Work instructions: Look through the data below and report how many lines include "known". Only the number should be given.

[Stored entries]
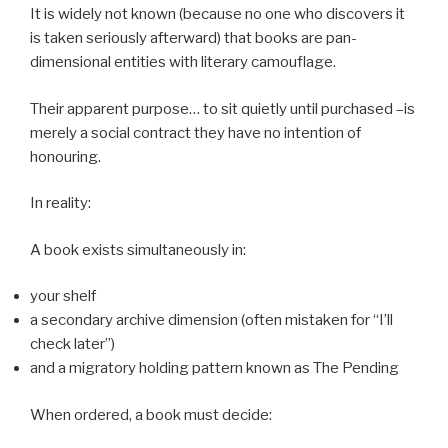
It is widely not known (because no one who discovers it
is taken seriously afterward) that books are pan-
dimensional entities with literary camouflage.
Their apparent purpose… to sit quietly until purchased –is
merely a social contract they have no intention of
honouring.
In reality:
A book exists simultaneously in:
your shelf
a secondary archive dimension (often mistaken for “I’ll
check later”)
and a migratory holding pattern known as The Pending
When ordered, a book must decide:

The completed task: 2